Now imagine, my Albanian, is pretty average-sized but seemed to be half the size of his Scary Uncle and he didn’t back down. He was in it to win it! Then the hands and arms started to “suggest” he sit down, getting a bit more forceful. Scary Uncle’s face was getting even more magenta with anger and due to the endless amount of beer, wine, and grappa he drank. My Albanian stood his ground. The waiter was now involved, trying to give the bill to someone that wouldn’t result in him getting punched in the face. Now another cousin stepped in the mix to also pay.
In what seemed like 10 minutes of pushing and arguing, at some point, I asked my Albanian to sit down and let his Scary Uncle pay because “he’s going to punch you!” He gave me a defiant look and said, “No, no, no, no, I don’t think so.” And he went back into battle. I can’t recall who finally ended up paying, who had the ultimate honor, but it was a scene to behold.
Was this a one-time scenario? No, this scene in various forms of passion has been played out EVERY. SINGLE. TIME. WE. EAT. WITH. ALBANIANS. For the past 21 years! For a coffee or cocktail, lunch or dinner, breakfast or brunch, an Albanian will demand the check and the honor of paying for everyone.

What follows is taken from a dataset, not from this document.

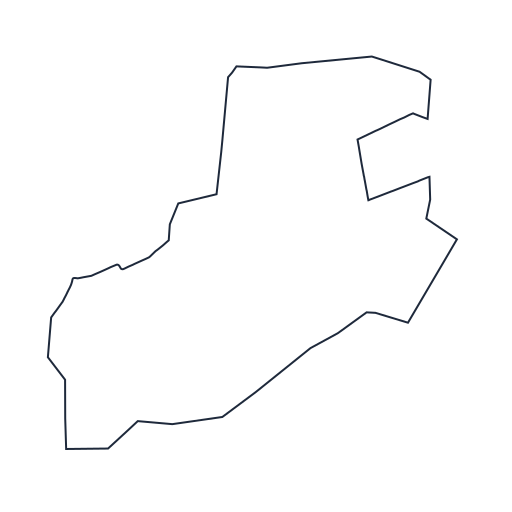 outline of Bayan, Töv, Mongolia, rotated 95°
{"feature_id": "93677404B58656077774503", "entity_name": "Bayan", "entity_type": "district", "adm_level": 2, "iso_a3": "MNG", "parent_name": "Mongolia", "parent_adm1": "Töv", "projection": "natural_earth1", "projection_center": [107.657, 47.138], "detail": "fine", "context": "isolated", "style": "outline", "palette": "slate", "viewbox_px": 512, "rotation_deg": 95, "n_neighbors": 0, "source": "geoboundaries", "source_scale": "gbopen_adm2", "svg_char_len": 2110}
<svg xmlns="http://www.w3.org/2000/svg" viewBox="0 0 512 512"><g transform="rotate(95 256 256)"><path d="M247.2,69.3L221.9,57.3L203.9,89.6L184.6,87.4L162.0,90.1L162.6,91.7L165.2,96.9L166.6,99.7L167.3,100.9L167.5,101.1L169.5,105.4L171.0,108.5L174.4,115.5L175.4,117.6L179.3,125.5L179.9,126.9L180.0,127.2L180.2,127.4L180.3,127.7L185.1,137.5L189.5,146.6L189.8,147.3L190.1,147.8L190.6,148.6L190.7,148.9L186.8,150.0L181.3,151.4L180.2,151.8L175.4,153.1L171.0,154.3L170.8,154.4L170.7,154.4L169.7,154.7L169.2,154.8L167.7,155.2L167.3,155.3L167.1,155.4L166.6,155.6L166.0,155.8L165.8,155.8L155.0,158.8L141.0,162.4L138.6,163.0L131.1,165.0L121.1,148.1L120.7,147.4L120.2,146.4L118.5,143.4L113.2,134.6L110.6,130.1L107.2,124.4L105.1,120.4L102.1,115.6L100.2,112.0L100.6,110.9L103.1,102.3L104.5,97.0L65.2,97.4L58.2,109.1L55.7,120.2L49.3,148.5L47.2,158.0L60.0,227.3L67.5,261.3L67.7,267.4L68.8,292.0L75.4,295.8L80.3,299.4L144.6,299.6L155.5,299.7L197.9,300.7L210.4,338.0L231.9,344.6L248.0,344.3L249.8,346.1L253.6,349.7L255.9,352.1L257.9,354.2L258.9,355.3L259.9,356.5L265.6,361.4L266.3,362.1L266.6,362.4L267.2,363.4L268.7,366.0L270.4,369.1L272.2,372.3L274.5,376.4L275.5,378.0L277.7,382.1L280.0,385.9L280.7,387.3L280.8,387.7L280.8,388.2L280.7,388.7L280.4,389.4L279.9,389.8L279.3,390.2L278.6,390.7L277.9,391.2L277.4,391.7L277.0,392.2L276.8,392.7L276.7,393.2L276.7,393.8L277.0,394.5L278.1,396.6L279.7,399.7L281.3,402.4L283.0,405.4L285.4,409.7L288.3,415.1L290.1,418.3L290.5,419.8L291.4,423.1L292.3,426.4L292.7,427.7L293.6,430.9L293.8,431.9L293.7,433.1L293.7,434.6L293.8,435.2L294.0,436.0L294.4,436.4L295.0,436.7L295.6,436.8L297.5,437.0L299.4,437.4L301.0,437.8L303.8,438.8L306.2,439.8L307.8,440.4L307.9,440.5L308.0,440.5L311.7,441.9L315.2,443.4L315.6,443.5L316.3,443.8L318.7,444.8L318.8,444.9L321.6,446.6L325.0,448.6L328.5,450.7L330.0,451.7L333.7,453.9L334.4,454.3L335.0,454.7L336.0,454.7L375.0,454.5L395.9,435.4L434.5,431.9L464.8,428.3L460.7,386.6L440.8,368.4L430.8,359.4L430.8,324.7L419.3,275.5L391.4,244.2L343.0,193.7L325.8,167.8L302.5,140.9L302.2,132.1L309.2,98.8L247.2,69.3Z" fill="none" stroke="#1e293b" stroke-width="2"/></g></svg>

As funny as this all seems, and it is, this is just how Albanians are. They will not only give you the shirt off their back but they will happily and dutifully treat you better than they will treat themselves. I have accepted this play of love and adopted it happily. Yes, I am American, and there will be times when splitting the bill is necessary, but is there anything better than treating a friend to a lovely meal? I get it. For me, food is love. I bake and cook for others as a show of my love, Albanians just take it one step further, and they will fight tooth and nail to have the honor of paying your bill.